Bringing back the 48-hour target for GP appointments will only make a bad situation worse by transferring more pressure onto general practice – at a time when it is in crisis – which could have a profound impact on the safety of patient care.
The crisis that we are currently facing in general practice is just as bad as that in A&E, and has been caused by the accelerating diversion of resources from general practice to hospitals.
This crisis has the potential to bring the whole health service to its knees.
GPs now conduct 90% of the NHS contacts for just 8.39% of the NHS budget – the lowest percentage share of the NHS budget for general practice on record.
Between 2005/06 and 2011/12 (the latest year for which figures are available) the overall NHS budget grew by 18% in real terms, but funding for general practice fell by 8.3% in real terms, despite a growing population and spiralling health costs. Overall, general practice has lost a cumulative figure of £10.2bn over the last eight years.
This slump in funding is making it more and more difficult for GPs to deliver the services they want to.
We understand that patients are frustrated because sometimes they cannot get an appointment to see their GP, and a number of them then turn up at A&E who could be dealt with in general practice, but demand for general practice is outstripping resource and this will only get worse unless something is done to stop the transfer of funding from general practice to hospitals.

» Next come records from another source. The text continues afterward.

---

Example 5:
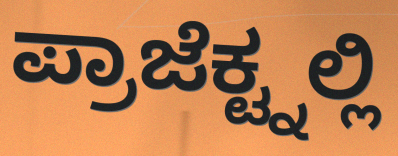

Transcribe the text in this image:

ಪ್ರಾಜೆಕ್ಟ್ನಲ್ಲಿ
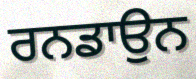
ਰਨਡਾਉਨ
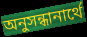
অনুসন্ধানার্থে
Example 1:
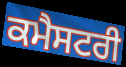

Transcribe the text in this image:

ਕਮੈਸਟਰੀ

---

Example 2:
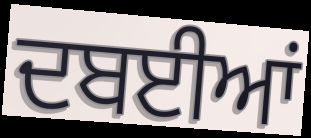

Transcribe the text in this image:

ਦਬਈਆਂ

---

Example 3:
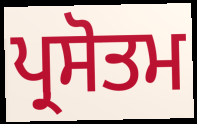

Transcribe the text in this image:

ਪ੍ਰਸੋਤਮ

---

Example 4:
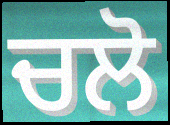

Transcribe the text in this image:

ਚਲੋ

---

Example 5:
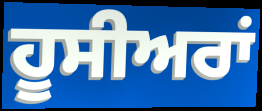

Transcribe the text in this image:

ਹੂਸੀਅਰਾਂ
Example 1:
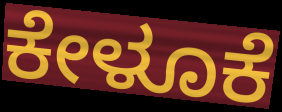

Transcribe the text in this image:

ಕೇಳೂಕೆ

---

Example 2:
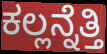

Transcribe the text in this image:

ಕಲ್ಲನ್ನೆತ್ತಿ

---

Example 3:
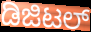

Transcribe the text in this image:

ಡಿಜಿಟಲ್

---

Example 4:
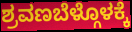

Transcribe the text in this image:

ಶ್ರವಣಬೆಳ್ಗೊಳಕ್ಕೆ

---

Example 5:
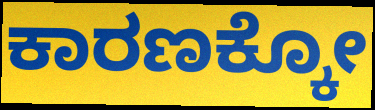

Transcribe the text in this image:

ಕಾರಣಕ್ಕೋ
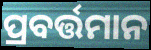
ପ୍ରବର୍ତ୍ତମାନ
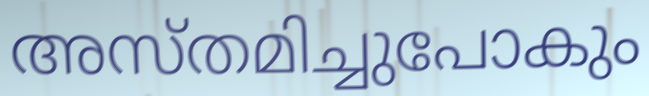
അസ്തമിച്ചുപോകും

Our members tell us that they are already stretched to their limits and struggling to provide safe care for their patients. According to a recent RCGP opinion poll, many GPs are routinely working 11 hour days with up to 60 patient contacts in a single day. Another College opinion poll showed that 71% of GPs expect waiting times to worsen over the next two years and practices tell us that they are shedding staff due to funding cuts.

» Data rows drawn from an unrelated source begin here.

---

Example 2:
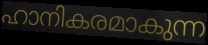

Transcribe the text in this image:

ഹാനികരമാകുന്ന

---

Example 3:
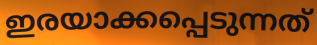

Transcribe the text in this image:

ഇരയാക്കപ്പെടുന്നത്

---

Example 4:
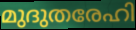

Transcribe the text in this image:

മുദുതരേഹി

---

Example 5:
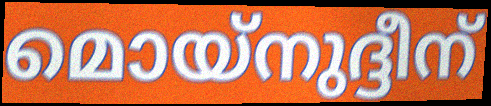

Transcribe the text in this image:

മൊയ്നുദ്ദീന്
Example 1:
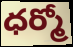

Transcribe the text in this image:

ధర్మో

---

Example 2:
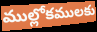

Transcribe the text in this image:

ముల్లోకములకు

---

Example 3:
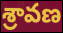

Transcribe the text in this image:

శ్రావణ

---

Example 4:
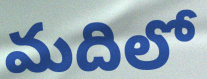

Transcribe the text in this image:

మదిలో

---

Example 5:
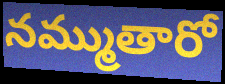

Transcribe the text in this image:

నమ్ముతారో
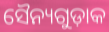
ସୈନ୍ୟଗୁଡ଼ାକ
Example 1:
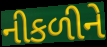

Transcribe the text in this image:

નીકળીને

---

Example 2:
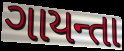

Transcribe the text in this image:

ગાયન્તા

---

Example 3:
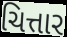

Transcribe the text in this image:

ચિત્તાર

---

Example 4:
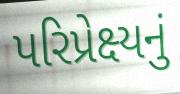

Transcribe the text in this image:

પરિપ્રેક્ષ્યનું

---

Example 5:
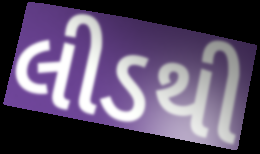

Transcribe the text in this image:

લીડથી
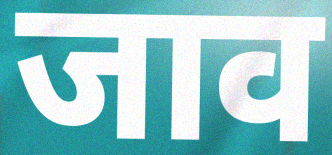
जाव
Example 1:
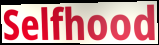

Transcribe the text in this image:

Selfhood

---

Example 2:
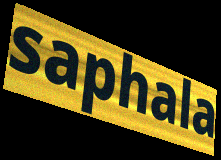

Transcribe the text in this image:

saphala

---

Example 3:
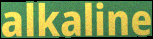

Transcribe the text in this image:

alkaline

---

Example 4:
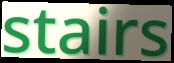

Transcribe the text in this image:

stairs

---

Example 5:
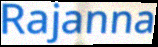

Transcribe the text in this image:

Rajanna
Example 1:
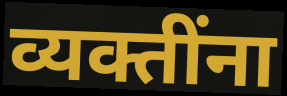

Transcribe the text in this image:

व्यक्तींना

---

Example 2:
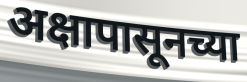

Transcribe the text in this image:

अक्षापासूनच्या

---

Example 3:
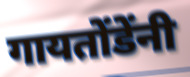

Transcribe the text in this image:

गायतोंडेंनी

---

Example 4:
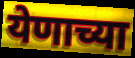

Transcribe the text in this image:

येणाच्या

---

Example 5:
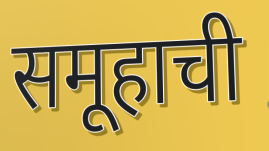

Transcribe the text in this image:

समूहाची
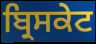
ਬ੍ਰਿਸਕੇਟ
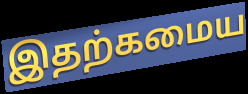
இதற்கமைய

In order to stop the rot, the UK’s governments need to invest 11% of the NHS budget in general practice by 2017.
This would enable us to provide more patient appointments, more flexible opening hours, and more services for patients in their communities. It would also allow GPs to come up with new ways of working to manage demand and help alleviate pressures in other parts of the NHS.
We always felt that the 48-hour target introduced by the previous Labour Government, whilst well intentioned, distorted the smooth-running of general practice. GP access is extremely important but if you prioritise that over everything else, other services suffer and patients often end up worse off.